++++ DOCUMENT SEGMENT ++++
Foolishness

I had a soccer ball slam into my face and break my glasses in three pieces. (and a pounding headache to go with it) I got punched in the balls. I was taken down by about 12 8 year olds three separate times as they swarmed me and knocked me to the ground. I’ve been repeatedly hit in the head with dodgeballs. I was put into a head lock and had a bunch of kids jump on my back. Kids have painted all kinds of goofy things on my face.

There’s probably more, but that’s all I can remember after the brain damage.

Is all of that the result of a long year of youth ministry?

Nope.

That all happened today.

Honestly, why do it? Why bother? Why should I be crazy and goofy and stupid and do things nobody else does because they’re goofy and crazy and stupid?

I wonder that all the time.

Let’s start here:

Firstly, God made us for community. We were never meant to do life alone. And I think that’s just as true for students as adults. Yet, starting in middle school and continuing through high school, college and adulthood, we’re more disconnected from each other than ever before. Thanks to technology, we have more relationships than ever. We keep tabs of more people than we could ever otherwise.

But, the same thing that keeps us connected, keeps those connections at an extraordinarily superficial level. It’s more difficult to build the deep, long-lasting and life-giving friendships we were made to have when we’ve instead opted for the immediate and the superficial.

Add in the fact that middle school through young adulthood is where we’re finding ourselves. We’re trying on a bunch of different personalities, and trying to figure out what works for us. Who am I as a person?

Add in the fact that the shift from childhood to middle-school to adulthood changes how we make friends. People shift from “proximity friendships” – I’m friends with my mom’s friend’s kids because they’re near me – to affinity. “I like skating, so we’re friends because you like skating too.” This shift from proximity to affinity ends a lot of childhood friendships in middle school, and often causes us to try to “keep up appearances” with the groups we most identify with.

This is also the time that we begin questioning everything we’ve been taught. At some point, everybody must ask themselves, “Do I believe this because I believe it, or because my parents do?”

I read a book about 7 months ago that talked about some of this upheaval in middle school and noted that most middle school boys have no real or deep friendships.

Ouch. But I know it’s true for many of the guys I know. And it was certainly true for me.
++++ DATA ++++
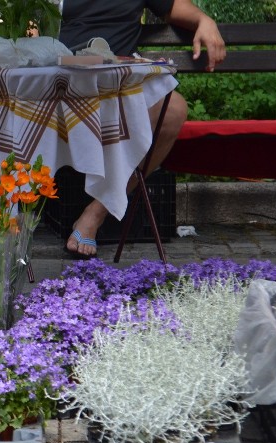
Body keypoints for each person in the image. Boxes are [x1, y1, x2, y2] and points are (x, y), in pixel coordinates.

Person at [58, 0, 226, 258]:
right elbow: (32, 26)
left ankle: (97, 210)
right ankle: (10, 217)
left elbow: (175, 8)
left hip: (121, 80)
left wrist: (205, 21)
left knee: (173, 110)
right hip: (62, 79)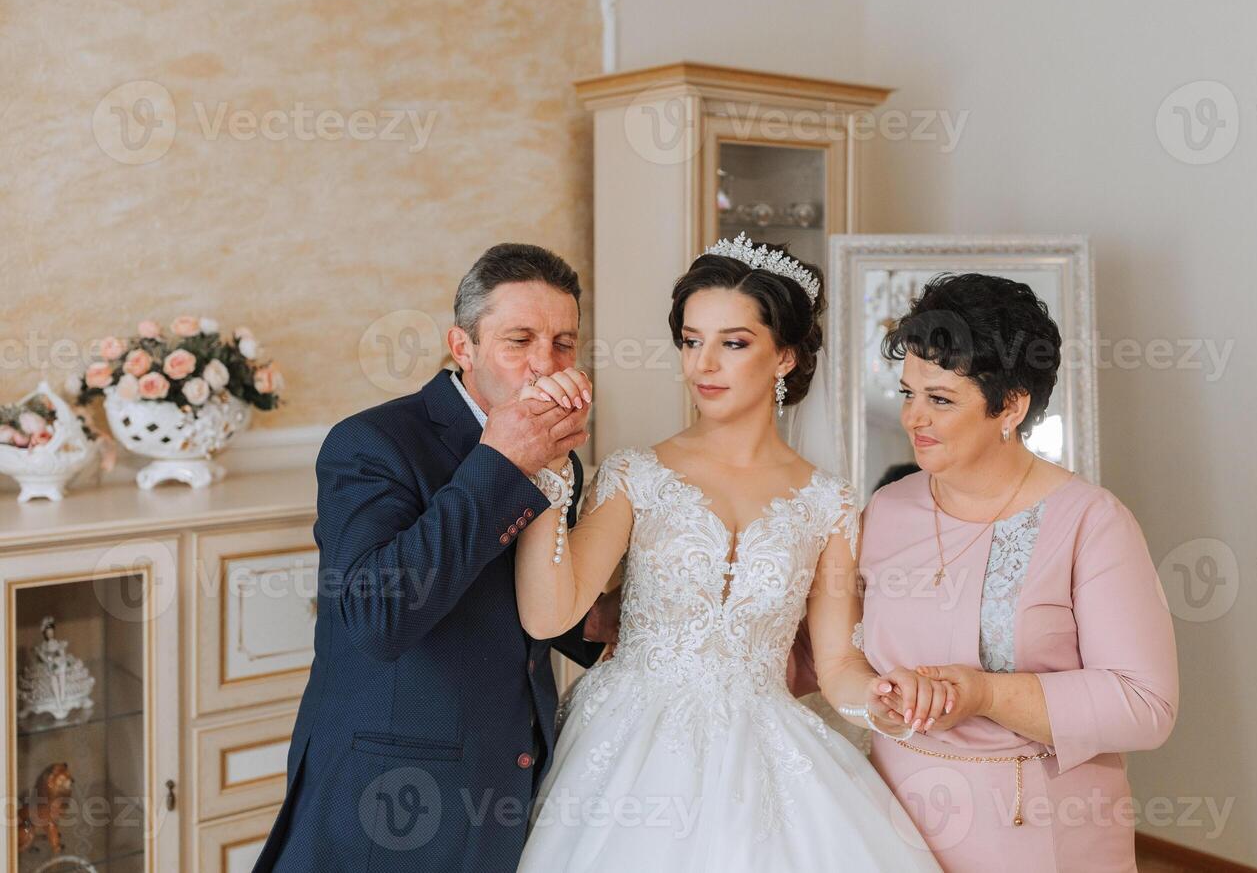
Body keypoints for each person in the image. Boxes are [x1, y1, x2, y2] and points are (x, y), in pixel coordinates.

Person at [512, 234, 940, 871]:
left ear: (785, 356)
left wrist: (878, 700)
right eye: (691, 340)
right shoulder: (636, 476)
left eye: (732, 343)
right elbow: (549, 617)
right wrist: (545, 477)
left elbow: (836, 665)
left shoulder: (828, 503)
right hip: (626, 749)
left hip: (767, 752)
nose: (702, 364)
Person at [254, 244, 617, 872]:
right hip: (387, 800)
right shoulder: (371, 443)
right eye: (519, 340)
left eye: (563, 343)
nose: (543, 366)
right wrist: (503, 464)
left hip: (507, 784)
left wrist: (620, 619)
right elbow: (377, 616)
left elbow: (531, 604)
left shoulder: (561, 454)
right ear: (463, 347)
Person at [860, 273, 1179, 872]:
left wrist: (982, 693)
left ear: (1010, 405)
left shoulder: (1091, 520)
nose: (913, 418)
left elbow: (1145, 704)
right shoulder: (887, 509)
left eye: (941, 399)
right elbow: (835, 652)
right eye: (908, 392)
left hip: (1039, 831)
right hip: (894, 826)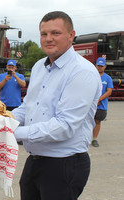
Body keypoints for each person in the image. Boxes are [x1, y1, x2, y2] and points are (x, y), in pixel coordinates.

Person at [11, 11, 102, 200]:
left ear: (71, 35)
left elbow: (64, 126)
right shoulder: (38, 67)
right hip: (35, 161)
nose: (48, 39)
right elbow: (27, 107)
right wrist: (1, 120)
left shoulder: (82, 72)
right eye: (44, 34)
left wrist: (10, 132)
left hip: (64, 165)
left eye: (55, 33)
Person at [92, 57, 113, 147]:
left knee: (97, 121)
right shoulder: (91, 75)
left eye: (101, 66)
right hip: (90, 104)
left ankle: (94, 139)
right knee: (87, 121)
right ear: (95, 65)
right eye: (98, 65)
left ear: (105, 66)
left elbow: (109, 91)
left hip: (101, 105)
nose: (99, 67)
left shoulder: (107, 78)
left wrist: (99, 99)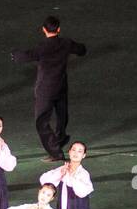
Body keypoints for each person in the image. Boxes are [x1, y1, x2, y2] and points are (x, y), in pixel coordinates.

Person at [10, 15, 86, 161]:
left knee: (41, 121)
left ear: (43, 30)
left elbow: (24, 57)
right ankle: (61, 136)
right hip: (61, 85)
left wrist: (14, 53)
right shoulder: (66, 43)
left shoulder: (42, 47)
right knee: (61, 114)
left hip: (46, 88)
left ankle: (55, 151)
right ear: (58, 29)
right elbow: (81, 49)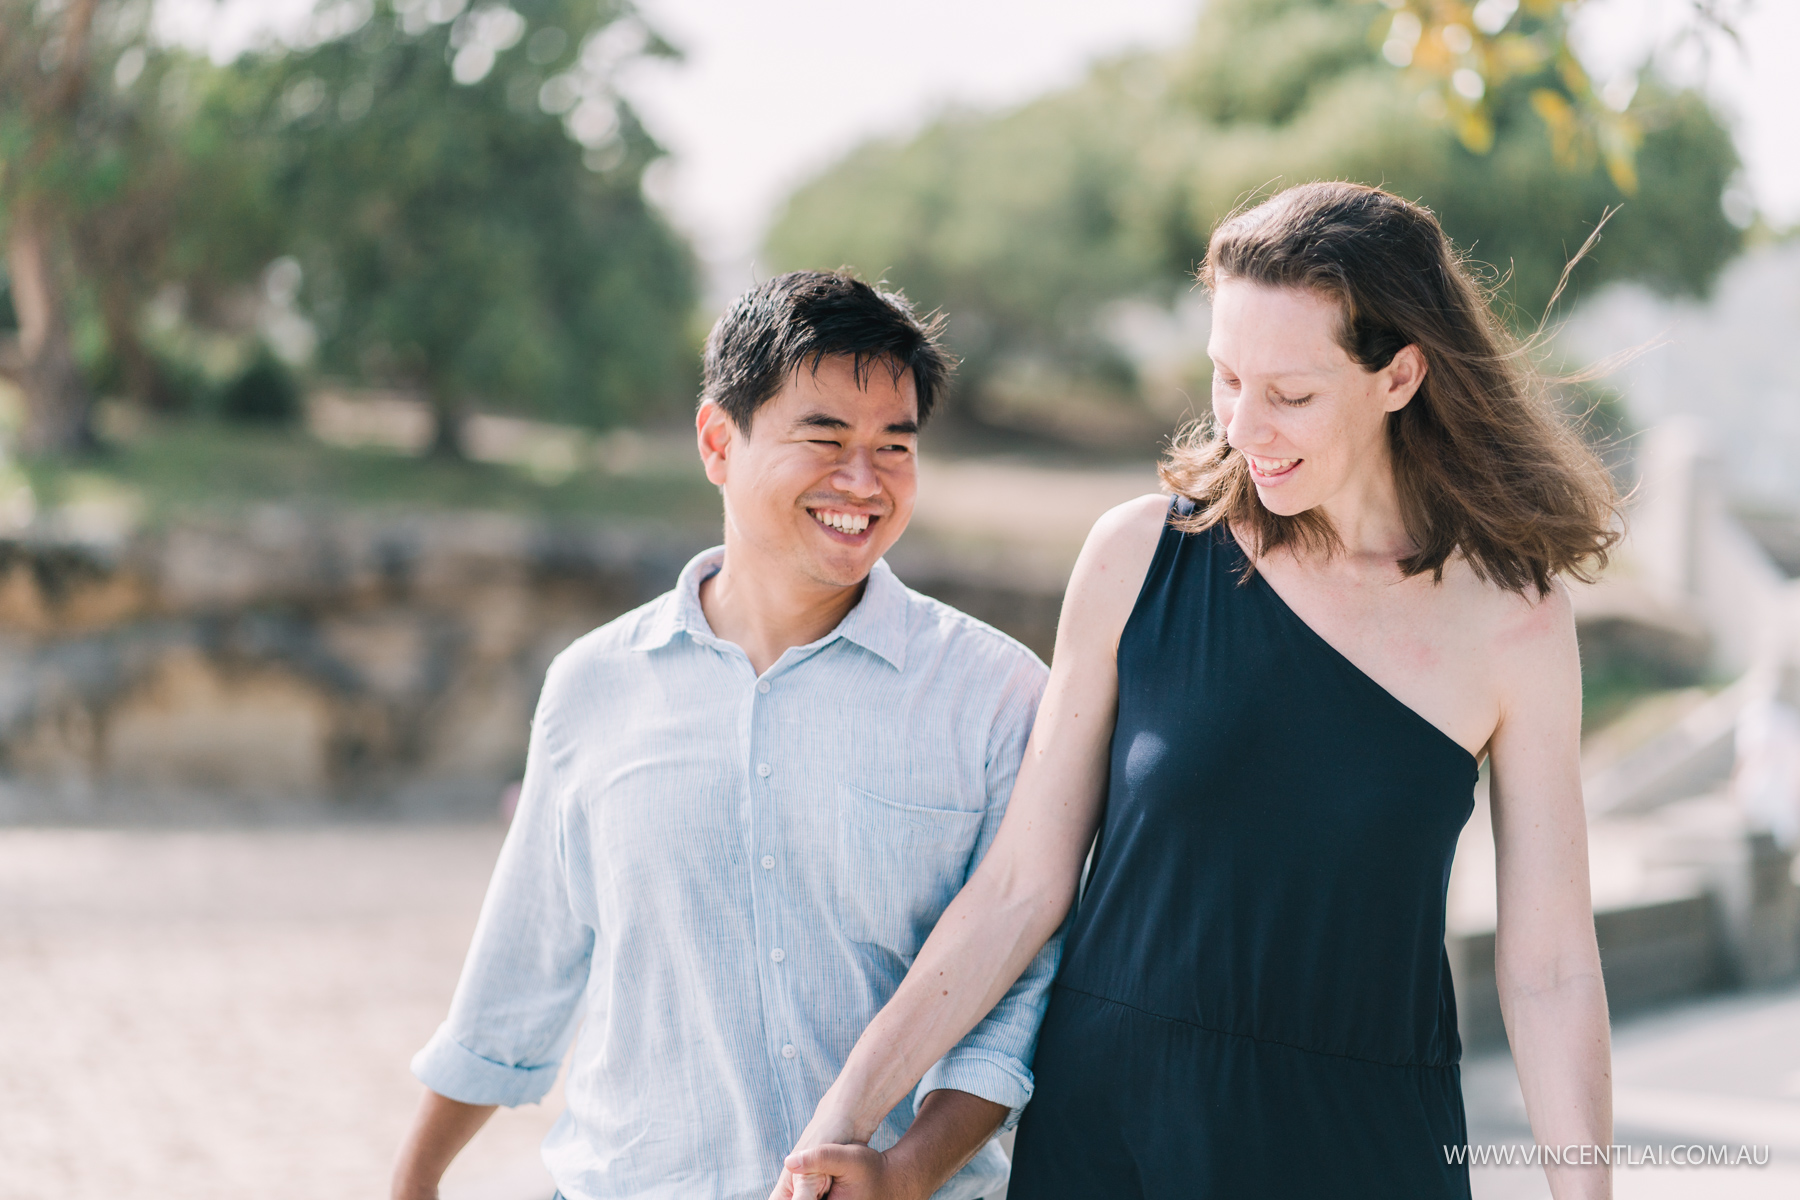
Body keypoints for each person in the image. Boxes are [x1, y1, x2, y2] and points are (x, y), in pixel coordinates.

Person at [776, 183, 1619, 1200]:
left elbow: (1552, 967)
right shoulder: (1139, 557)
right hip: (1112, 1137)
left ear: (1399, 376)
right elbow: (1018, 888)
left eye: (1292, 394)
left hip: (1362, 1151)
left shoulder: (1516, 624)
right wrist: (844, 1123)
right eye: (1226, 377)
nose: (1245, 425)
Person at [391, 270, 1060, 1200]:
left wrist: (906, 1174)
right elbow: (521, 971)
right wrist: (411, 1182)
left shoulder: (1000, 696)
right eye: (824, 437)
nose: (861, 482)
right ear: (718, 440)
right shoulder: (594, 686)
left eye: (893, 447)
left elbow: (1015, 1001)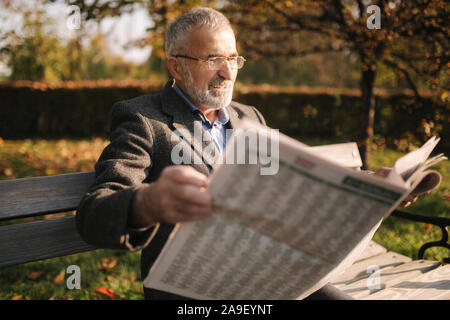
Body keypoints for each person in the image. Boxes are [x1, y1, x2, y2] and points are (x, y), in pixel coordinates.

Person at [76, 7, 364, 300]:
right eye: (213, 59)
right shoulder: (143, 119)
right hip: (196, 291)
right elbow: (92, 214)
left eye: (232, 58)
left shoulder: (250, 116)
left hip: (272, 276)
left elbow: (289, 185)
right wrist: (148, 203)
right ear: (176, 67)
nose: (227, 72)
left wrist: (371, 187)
++++
§ TASK ITEM A: According to the youth ministry post, what did the book the writer read about 7 months ago note about most middle school boys?
§ TASK ITEM B: Continue the youth ministry post from where it stops.

§ RESPONSE BOX A: Most middle school boys have no real or deep friendships.

§ RESPONSE BOX B:
Add in the upheaval that many of the guys I know have missing dads or deadbeat dads and few-to-no role models of Christian masculinity anywhere in their lives. Add in the pain and heartache of so many of their stories, and you have a beautiful mess.

Beautiful because I believe in every fiber of my being that each of these guys can have a “But God…” moment in their lives.

Where so many people would write off all of that pain and all of that upheaval with a “So what?” or a “What could I possibly do?”, nothing energizes me more than to see the “But God…” sentence begin to be written in each life. I feel extraordinarily called. I don’t exactly know why, but the calling’s clear and persuasive. I can’t escape it. I want to be the pen in God’s hands that he uses to write love in the lives of students.

Secondly, I was introduced to two of the best phrases of my life while I worked at LifeChurch.tv. They were more than worth the price of admission.

The first one is this: “We will do anything short of sin to reach people who do not know Christ. And to reach people no one is reaching, we have to do things no one is doing.”

From pink paint all over my face to driving 20 miles out of my way to pick up or hangout with a kid, I think about this a lot. I don’t want to reach the end of my life, whenever that may come, and wonder: “I wonder what would have happened if I did more.”

How far am I willing to go to write God’s love in the lives of others? Anything. Short. Of. Sinning.

It’s a high standard. I can’t possibly make it every (or even most) times. But I have to be willing to go the distance and give everything I have.

There have been moments where I was on the brink of something ridiculous. The times I repeated under my breath “Anything short of sin” and did it, I have never regretted. The times I repeated under my breath “This is crazy” and I backed off, I have always regretted.

Anecdotal? For sure. But I’m convinced those times that I just go for it, full on, grab the bull by the horns and just do it will always be the best times of my life. Max Lucado tweeted something this afternoon that I think explains why: “Blessing follows obedience.”

The second phrase: “We give up things we love for things we love even more.”

I love this. It’s not even very insightful. Of course we give up things we love for things we love even more. That’s called opportunity cost and economists have studied it for eons. But do we really do that?

Did you ever think about it in those terms when you decided to pick something? What you pick shows what you love.

I’ve often picked poorly. Or I picked in a way totally inconsistent with the way I want my life to be. More often than not, the way I live my life is that I trade what I love and what God wants for me for garbage. The way I live more often than not is: “We give up things we love for junk.”

I do this when I want to hang out with a kid and make a difference, but I stay home and dawdle on my computer instead. Or when I want to go for a run or a bike ride but I stay on my couch and eat potato chips.

That’s not the life I want. I want to give up things I love for things I love even more.

And seeing kids begin to get to the “But God” part of their stories? There’s absolutely nothing I love more than that. I would spend down my entire savings account and spend every waking moment pursuing that if it were at all sustainable.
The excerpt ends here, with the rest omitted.